Page extract —
# Moving PM-1340GT



## OsiViper (Aug 17, 2021)

I was curious for those of you that have a 1340GT lathe or similar size how you moved it? 

I'm expecting mine sometime in September or October and trying to plan on how to get it where I need it. It'll be delivered and in a 2 car garage and my shop area is in the back part that used to be a 3rd car part of the garage. To get it in there it will have to go up a 2" raised lip in the concrete, as well as through a door. 

I am debating whether it might be easier to put it on the stand and then try to move it with it already on the stand using dollies or something, or try to place it on the stand in the workshop. What worries me if I put it on the stand and then move it, is it will be very top heavy and dangerous. If I roll it in on dollies and then place it on the stand in the workshop, I have a lot less room to maneuver the engine hoist around. Also I'm worried that the engine hoist might have a hard time lifting it since I only have a 1 ton hoist. I know physically it has the capacity to lift, but I can't extend the arm out past the 3/4 ton mark which will make it difficult due to lack of room.


----------



## parshal (Aug 17, 2021)

You might be able to get the driver to get it in the garage on the pallet jack. That’d be easiest.

Once you have the lathe on the stand I’ve been able to move mine using a few 1/2” aluminum rods under the stand and rolling it. Once in place use the jack screws to remove the rods.


----------



## Christianstark (Aug 17, 2021)

I am still fretting on how I am going to move mine down some 4' wide stone steps to my back entrance...


----------



## Tipton1965 (Aug 17, 2021)

I moved my 1340 lathe (still on the pallet) with a pallet jack at one end and my two ton floor jack w/wheels at the other.  Just pulled it around like it was nothing.  A Come-along will also pull that size lathe easily.


----------



## matthewsx (Aug 17, 2021)

Christianstark said:


> I am still fretting on how I am going to move mine down some 4' wide stone steps to my back entrance...


Very thick plywood


----------



## matthewsx (Aug 17, 2021)

Here’s what I did on my Bolton, also did the same for my Samson. My space is limited so being mobile is important for me.



			https://www.hobby-machinist.com/attachments/dscn1539-jpg.340257/
		




John


----------



## davidpbest (Aug 17, 2021)

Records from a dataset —
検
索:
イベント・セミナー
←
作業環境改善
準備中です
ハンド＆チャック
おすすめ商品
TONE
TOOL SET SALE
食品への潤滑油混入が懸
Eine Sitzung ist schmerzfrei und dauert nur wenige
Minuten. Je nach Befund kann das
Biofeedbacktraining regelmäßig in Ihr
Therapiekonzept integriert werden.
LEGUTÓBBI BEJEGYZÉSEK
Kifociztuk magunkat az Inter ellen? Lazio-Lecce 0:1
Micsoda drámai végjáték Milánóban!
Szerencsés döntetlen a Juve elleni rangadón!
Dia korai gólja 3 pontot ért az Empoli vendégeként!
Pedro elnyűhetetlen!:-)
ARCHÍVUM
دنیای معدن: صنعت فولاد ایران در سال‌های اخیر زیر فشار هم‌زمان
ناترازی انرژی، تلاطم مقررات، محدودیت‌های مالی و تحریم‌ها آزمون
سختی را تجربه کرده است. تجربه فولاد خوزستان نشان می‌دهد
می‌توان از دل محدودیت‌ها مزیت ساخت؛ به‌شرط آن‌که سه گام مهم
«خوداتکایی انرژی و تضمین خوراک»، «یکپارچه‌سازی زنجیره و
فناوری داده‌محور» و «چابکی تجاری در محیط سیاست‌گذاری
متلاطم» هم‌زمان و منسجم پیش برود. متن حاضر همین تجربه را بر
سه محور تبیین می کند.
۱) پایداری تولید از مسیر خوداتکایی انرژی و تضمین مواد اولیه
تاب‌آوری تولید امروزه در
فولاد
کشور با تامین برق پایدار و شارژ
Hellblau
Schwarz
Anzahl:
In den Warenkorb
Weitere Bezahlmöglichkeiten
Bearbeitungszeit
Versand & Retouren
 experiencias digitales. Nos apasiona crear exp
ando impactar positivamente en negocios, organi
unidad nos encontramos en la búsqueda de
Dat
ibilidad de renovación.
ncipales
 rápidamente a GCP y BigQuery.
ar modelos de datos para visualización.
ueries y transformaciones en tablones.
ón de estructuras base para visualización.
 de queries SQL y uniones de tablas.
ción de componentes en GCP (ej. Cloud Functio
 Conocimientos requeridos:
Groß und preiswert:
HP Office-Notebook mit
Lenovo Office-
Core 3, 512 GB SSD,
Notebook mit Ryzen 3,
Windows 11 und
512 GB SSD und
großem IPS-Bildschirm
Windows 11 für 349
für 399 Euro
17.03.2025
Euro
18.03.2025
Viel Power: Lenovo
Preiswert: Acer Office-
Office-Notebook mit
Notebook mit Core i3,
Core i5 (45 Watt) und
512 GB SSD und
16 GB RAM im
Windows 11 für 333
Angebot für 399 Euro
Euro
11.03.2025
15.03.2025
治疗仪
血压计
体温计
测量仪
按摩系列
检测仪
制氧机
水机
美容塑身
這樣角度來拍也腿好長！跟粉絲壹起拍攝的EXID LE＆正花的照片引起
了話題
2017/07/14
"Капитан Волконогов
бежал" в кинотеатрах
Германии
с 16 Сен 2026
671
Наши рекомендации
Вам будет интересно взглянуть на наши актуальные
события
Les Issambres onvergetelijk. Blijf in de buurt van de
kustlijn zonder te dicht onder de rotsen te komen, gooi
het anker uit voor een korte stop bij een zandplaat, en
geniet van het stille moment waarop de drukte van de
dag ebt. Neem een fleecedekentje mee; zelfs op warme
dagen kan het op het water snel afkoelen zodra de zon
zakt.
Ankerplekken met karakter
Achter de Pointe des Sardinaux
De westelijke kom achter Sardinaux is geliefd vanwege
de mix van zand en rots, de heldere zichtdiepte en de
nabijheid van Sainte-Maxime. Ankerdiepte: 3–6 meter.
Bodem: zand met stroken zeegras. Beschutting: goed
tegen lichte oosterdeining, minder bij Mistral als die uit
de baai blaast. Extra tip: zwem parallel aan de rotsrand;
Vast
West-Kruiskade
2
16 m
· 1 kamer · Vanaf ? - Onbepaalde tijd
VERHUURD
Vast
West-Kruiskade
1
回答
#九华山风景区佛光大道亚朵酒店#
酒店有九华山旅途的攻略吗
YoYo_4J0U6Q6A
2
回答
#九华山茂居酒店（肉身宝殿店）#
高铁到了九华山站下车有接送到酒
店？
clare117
* * *
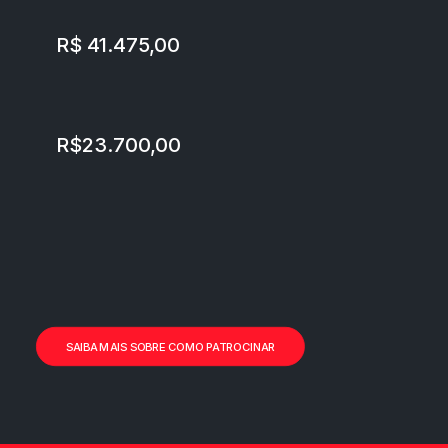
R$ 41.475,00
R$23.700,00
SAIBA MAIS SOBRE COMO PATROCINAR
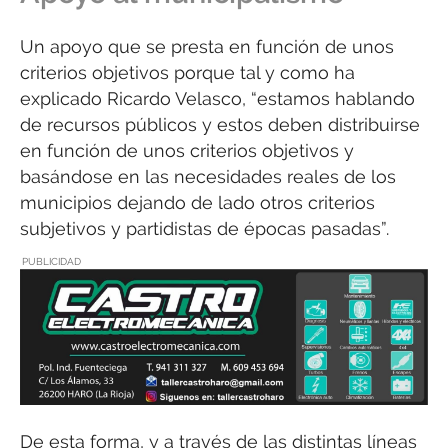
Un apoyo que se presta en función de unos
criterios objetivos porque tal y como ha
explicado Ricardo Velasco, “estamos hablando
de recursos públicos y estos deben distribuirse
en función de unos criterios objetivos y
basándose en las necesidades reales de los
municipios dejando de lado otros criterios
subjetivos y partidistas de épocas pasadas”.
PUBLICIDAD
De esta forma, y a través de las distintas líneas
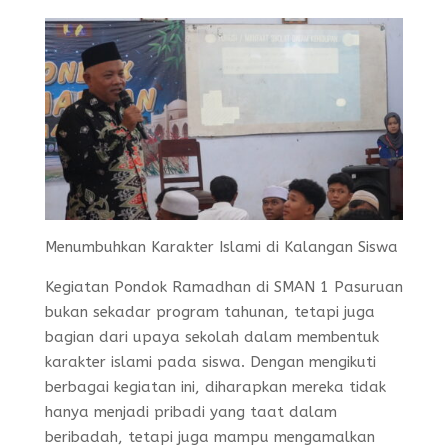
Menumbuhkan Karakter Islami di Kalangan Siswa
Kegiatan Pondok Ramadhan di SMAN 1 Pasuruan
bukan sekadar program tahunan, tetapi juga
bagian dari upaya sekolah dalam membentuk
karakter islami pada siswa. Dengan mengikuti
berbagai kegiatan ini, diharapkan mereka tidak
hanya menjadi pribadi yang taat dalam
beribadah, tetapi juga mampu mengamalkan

Required action A — State whether each of the following statements agrees with the thread about moving the PM-1340GT lathe, answering yes or no and quoting the deciding words: (i) The original poster owns a 1-ton hoist. (ii) parshal rolled his lathe on steel pipes placed under the stand. (iii) Tipton1965 took his lathe off the pallet before moving it.
Required action B — Carry on the thread about moving the PM-1340GT lathe from the point at which it stops.

Expected output A —
(i) Yes: "I only have a 1 ton hoist."
(ii) No: "a few 1/2” aluminum rods under the stand"
(iii) No: "I moved my 1340 lathe (still on the pallet)"

Expected output B —
I had a bit more to do to get mine into the basement.   









						Moving PM1340 Lathe
					

This album of images documents what I went through to move the new PM1340 metal lathe from the garage into my basement shop.  I did this entire process working alone, so I did lots of advanced planning. Click photo for details below the image.




					www.flickr.com


----------



## kb58 (Aug 17, 2021)

Between pipes and a heavy pry bar, you can get it where you need it. It wasn't cheap but can be used for many heavy duty applications. That one is nice because the "toe" is indexable, so it can be put anywhere needed.


----------



## xr650rRider (Aug 18, 2021)

I built a heavy duty dolly 3'x3' out of 2"x4" and 3/4" plywood, used good quality heavy duty polyurethane casters.  Initially made it square for PM-30MV mill but also used for PM-1340GT lathe and set the headstock end on it, was easy to roll crate around shop until I was ready to setup.  You could built one more sized for the lathe and put pneumatic tire casters on it and should be able to roll over uneven surfaces.


----------



## Jason812 (Aug 18, 2021)

I got furniture dollies and cut them down to match the end cabinets of the lathe.  Used a cherry picker to put it on the stand and rolled it into the room with help from my dad and brother.  Used plywood to get over the threshold.  Then used the anchor holes to put some all thread in to raise it off the dollies and lower down for the leveling feet to take over.  I did the same thing for the 833T.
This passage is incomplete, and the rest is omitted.